Vincitore di “Un Certain Regard” a Cannes, una testimonianza felice del cinema brasiliano nonostante le difficoltà del paese nell’era Bolsonaro. Come ninfe – Euridice della mitologia greca – due sorelle si trovano su un abisso, quello geografico delle alture di Rio de Janeiro, ma a un livello metaforico rappresenta anche il destino che le attende. Eurídice e Guida guardano l’orizzonte. Guida si appresta ad andar via. Eurídice la segue, si guarda attorno, urla il nome della sorella. Con titoli di testa (e di coda) dai caratteri tribali di un rosso acceso tra le fronde di una natura ammaliante, inizia La Vita invisibile di Eurídice Gusmão, adattamento del romanzo di Martha Batalha. Una visione onirica di quel che sta per accadere: una separazione di due donne che si affacciano alla vita adulta negli anni cinquanta.

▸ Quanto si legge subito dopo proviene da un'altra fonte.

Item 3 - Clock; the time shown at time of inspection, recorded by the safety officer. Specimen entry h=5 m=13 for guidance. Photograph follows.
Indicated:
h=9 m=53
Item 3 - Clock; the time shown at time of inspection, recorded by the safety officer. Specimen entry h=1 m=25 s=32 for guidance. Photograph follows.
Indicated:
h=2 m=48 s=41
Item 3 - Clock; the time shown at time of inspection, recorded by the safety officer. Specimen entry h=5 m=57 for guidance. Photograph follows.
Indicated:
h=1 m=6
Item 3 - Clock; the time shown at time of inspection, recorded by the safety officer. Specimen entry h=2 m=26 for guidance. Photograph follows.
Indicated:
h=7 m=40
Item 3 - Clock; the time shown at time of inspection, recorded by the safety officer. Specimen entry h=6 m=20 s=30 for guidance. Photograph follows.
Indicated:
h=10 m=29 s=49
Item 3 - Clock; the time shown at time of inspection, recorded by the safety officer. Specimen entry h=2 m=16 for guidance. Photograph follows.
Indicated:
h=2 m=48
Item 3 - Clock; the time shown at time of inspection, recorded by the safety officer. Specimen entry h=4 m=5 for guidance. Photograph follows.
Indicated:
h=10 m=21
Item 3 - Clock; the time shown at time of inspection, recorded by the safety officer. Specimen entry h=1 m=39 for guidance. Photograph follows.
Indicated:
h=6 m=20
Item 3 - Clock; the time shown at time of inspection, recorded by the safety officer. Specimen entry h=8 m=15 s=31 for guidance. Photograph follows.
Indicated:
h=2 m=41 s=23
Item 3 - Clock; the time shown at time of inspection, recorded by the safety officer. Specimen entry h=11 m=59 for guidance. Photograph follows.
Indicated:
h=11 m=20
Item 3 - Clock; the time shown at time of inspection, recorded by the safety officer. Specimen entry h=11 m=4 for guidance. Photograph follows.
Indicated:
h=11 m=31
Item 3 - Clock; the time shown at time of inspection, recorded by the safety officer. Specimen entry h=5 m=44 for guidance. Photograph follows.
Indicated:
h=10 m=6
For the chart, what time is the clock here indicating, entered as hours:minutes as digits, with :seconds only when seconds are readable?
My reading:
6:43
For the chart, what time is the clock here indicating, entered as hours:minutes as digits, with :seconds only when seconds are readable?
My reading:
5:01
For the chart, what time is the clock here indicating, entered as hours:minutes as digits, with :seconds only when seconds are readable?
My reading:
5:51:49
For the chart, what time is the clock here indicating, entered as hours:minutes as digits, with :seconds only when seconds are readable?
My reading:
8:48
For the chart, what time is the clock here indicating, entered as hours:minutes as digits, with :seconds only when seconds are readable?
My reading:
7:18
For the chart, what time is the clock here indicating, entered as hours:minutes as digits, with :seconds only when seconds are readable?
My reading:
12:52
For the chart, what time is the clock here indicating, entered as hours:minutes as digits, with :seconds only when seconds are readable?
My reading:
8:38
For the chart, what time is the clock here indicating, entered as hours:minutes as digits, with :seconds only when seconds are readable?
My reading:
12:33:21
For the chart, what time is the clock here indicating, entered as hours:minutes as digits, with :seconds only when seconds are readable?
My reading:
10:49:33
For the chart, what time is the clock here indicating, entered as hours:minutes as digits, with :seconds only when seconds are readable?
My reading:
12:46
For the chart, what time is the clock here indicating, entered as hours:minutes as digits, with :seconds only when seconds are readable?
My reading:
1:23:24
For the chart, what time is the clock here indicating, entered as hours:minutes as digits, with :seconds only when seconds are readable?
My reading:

Eurídice e Guida sono diverse ma fortemente unite nella complicità e nell’affetto. La prima è una pianista dotata che sposa l’uomo suggerito dalla famiglia, è l’archetipo di una donna ligia al dovere, timorata della figura patriarcale. La seconda si innamora e fugge con un marinaio greco, è ribelle e in contrasto continuo con l’autorità. Entrambe vivranno in attesa di potersi rivedere, fuorviate sulla vita dell’altra dal padre. Guida ed Eurídice potrebbero essere le due esistenze di un unico personaggio scisso da un gesto di rottura (quello di Guida) che ha prodotto una deviazione nello spazio e nel tempo, una doppia vita e un duplice racconto di formazione, drammatico e epistolare, visto le numerose lettere che non arriveranno mai a destinazione. Ogni donna, soprattutto nel passato – ma anche oggi – ha una vita invisibile, quella che avrebbe desiderato vivere.

Con inquadrature a piano medio nei momenti intimi, senza dar mai profondità all’ambiente e concentrandosi principalmente nel delineare ora i volti, ora i corpi in scena, Aïnouz dà così profondità allo stato psicologico dei personaggi. Le scelte cromatiche “a pastello” contrastano ambienti castranti, privi di vita. Girato con luci fredde, un abbondante uso di colori avvolgenti, come un sangue rappreso a cui il gelo circostante impedisce di sciogliersi e una fotografia delicata dal sapore di un cinema dei tempi che furono, La vita invisibile di Eurídice Gusmão è un racconto magistrale sulla condizione femminile grazie a due protagoniste dai volti originali ed esordienti: Carol Duarte e Julia Stockler. Una storia mitica, che si ripete, e dove le regole del “quieto” vivere sociale determinano da un lato l’infelicità di chi le trasgredisce, dall’altro anche quella di chi invece vi si adegua senza avere però in cambio nulla. Un film che affida al reciproco supporto tra donne l’ultima speranza per poter condurre un’esistenza di libertà e di autodeterminazione, perché la sorellanza, che ci sia o meno una relazione di consanguineità, supporta.